I have a favorite definition of what is software development: it is an art of spell casting through electrical media that builds on top of itself. Software development is about literature as much as it is about tinkering. Language is getting more important the more complex the state of software space is becoming. Every crazy thing that you find in software discourse is the result of either bad acts or illiteracy. Literacy is one of the most important aspects of software in general.

In communicating states and instructions, it is very important to differentiate “is” and “maybe”, or “most” and “all”, for example. While it is easy for computers to do that, it is not as easy for a human’s mind. But I dare to say, even though I’m not majoring in psychology, that a human mind can be trained for language, specifically on logic and probability. I would even argue that literacy is an important foundation of civilization, from the fact that literacy is a requirement for properly written laws and that lawyers are thriving with literacy as their arsenal.

This point goes back to one of the subsection titles in Antifragile, “I love randomness”. Exploration and exposure to random software-related literature, or even any kind of literature, is significant for the growth of one’s literacy. The combination of reading, writing, and exchanging feedback on any literature piece is more effective than exclusively reading, although done intensively. Of course, one should not be completely random, there should be a small amount of filtering of what’s going into your catalog of knowledge and a huge amount of unbiased criticism, both for the literature pieces and for yourself should you need to undo what you previously knew and is wrong.

Software companies and leaders should encourage people to improve their literacy because ultimately being literate leads to recognizing more options or hidden fragility. And so, I detest actors who profit from keeping people, including themselves, illiterate, because it will eventually drag us down as a whole.

Why is this important?

Peering through the glasses of antifragility gives us insight into aspects that we didn’t see before. Dependency tree and its relation to changes, for example, is one good parallel of the concept of Taleb’s concavity and exponential Black Swan, which we may have disregarded while making changes to a software. Although imperfect, it gives us an analogy to why things like redundancy work. We know how those work, but antifragility can explain why.

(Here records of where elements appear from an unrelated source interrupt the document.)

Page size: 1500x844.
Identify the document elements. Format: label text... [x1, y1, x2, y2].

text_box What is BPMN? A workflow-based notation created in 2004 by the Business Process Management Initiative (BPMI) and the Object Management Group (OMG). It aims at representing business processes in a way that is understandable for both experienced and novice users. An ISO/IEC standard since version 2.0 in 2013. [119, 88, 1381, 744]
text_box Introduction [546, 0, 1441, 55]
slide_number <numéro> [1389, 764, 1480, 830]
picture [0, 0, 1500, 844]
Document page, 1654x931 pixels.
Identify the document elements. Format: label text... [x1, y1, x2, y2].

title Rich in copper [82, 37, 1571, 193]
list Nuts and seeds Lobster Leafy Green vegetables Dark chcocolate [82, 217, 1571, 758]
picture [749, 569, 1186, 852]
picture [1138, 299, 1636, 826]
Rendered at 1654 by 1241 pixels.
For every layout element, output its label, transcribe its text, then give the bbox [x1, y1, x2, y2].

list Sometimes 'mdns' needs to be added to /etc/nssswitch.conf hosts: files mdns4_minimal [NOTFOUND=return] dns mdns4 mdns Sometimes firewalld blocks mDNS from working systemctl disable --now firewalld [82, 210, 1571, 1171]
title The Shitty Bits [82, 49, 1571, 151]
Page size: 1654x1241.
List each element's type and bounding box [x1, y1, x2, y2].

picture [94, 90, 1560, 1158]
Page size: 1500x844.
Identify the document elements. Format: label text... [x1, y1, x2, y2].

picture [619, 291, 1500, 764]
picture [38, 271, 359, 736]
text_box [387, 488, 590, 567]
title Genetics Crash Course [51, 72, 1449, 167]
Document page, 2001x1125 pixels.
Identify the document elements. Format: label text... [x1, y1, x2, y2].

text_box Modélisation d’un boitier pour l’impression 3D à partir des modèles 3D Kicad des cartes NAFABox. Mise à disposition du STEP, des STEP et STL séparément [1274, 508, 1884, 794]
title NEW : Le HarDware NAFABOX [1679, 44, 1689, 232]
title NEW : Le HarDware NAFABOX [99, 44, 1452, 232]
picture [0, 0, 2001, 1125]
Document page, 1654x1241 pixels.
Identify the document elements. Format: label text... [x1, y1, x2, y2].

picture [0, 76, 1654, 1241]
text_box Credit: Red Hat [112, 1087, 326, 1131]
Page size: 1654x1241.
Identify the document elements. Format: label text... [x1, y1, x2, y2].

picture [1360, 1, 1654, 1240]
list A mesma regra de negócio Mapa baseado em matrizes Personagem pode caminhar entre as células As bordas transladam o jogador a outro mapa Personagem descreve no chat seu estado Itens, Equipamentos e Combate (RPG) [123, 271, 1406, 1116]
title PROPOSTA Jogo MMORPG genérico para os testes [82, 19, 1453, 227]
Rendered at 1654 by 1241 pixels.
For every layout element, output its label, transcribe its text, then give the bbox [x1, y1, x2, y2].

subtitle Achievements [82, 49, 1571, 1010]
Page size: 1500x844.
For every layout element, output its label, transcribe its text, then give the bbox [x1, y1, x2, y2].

What I wrote is not all of Taleb’s concept of antifragility, nor is it all of antifragility’s parallel in software space. There is still much to explore, for example, going into the extreme, there is a class of software that is antifragile in nature, which is software based on artificial neural networks. Artificial neural networks are modeled based on how the brain works. It works by restructuring itself, using a huge amount of pairs of input and output, just like our brain. And it is hurt by huge “stress”, which is in this case, overtraining.

We see software (and everything else) from the perspective of antifragile today. What I hope is that we will see software from another perspective tomorrow. This is just one small contribution out of many others from many other people that I hope will help with the advancement of software in general.